# Source data
================================

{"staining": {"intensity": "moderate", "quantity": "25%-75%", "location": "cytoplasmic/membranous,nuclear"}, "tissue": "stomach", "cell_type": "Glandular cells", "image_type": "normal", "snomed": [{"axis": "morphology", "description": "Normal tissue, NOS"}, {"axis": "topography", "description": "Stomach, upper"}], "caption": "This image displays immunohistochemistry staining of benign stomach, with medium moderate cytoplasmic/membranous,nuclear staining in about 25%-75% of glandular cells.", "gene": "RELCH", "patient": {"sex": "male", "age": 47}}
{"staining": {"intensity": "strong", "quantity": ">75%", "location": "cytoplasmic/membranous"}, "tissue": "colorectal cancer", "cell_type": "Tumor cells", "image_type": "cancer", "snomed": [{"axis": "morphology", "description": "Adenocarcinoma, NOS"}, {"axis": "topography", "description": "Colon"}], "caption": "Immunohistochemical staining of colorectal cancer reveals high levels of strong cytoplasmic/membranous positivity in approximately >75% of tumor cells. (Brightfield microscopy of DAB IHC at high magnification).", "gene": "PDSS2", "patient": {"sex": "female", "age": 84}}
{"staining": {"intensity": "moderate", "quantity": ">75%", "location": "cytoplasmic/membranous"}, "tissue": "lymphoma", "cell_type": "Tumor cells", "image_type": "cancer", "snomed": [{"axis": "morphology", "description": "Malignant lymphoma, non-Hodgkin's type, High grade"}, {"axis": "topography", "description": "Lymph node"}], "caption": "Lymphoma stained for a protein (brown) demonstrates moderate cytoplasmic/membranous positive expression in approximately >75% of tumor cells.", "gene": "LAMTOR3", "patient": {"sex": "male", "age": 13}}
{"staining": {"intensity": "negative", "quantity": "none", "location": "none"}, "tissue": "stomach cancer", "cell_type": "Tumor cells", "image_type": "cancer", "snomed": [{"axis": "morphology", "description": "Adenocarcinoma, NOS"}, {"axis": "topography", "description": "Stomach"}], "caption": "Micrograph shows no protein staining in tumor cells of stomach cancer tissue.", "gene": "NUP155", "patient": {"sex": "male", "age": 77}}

================================

# Work instruction
What you give back should be the lines from the one with "non-Hodgkin's type, High" to the end of the data, copied exactly, both ends included.

# Expected answer
{"staining": {"intensity": "moderate", "quantity": ">75%", "location": "cytoplasmic/membranous"}, "tissue": "lymphoma", "cell_type": "Tumor cells", "image_type": "cancer", "snomed": [{"axis": "morphology", "description": "Malignant lymphoma, non-Hodgkin's type, High grade"}, {"axis": "topography", "description": "Lymph node"}], "caption": "Lymphoma stained for a protein (brown) demonstrates moderate cytoplasmic/membranous positive expression in approximately >75% of tumor cells.", "gene": "LAMTOR3", "patient": {"sex": "male", "age": 13}}
{"staining": {"intensity": "negative", "quantity": "none", "location": "none"}, "tissue": "stomach cancer", "cell_type": "Tumor cells", "image_type": "cancer", "snomed": [{"axis": "morphology", "description": "Adenocarcinoma, NOS"}, {"axis": "topography", "description": "Stomach"}], "caption": "Micrograph shows no protein staining in tumor cells of stomach cancer tissue.", "gene": "NUP155", "patient": {"sex": "male", "age": 77}}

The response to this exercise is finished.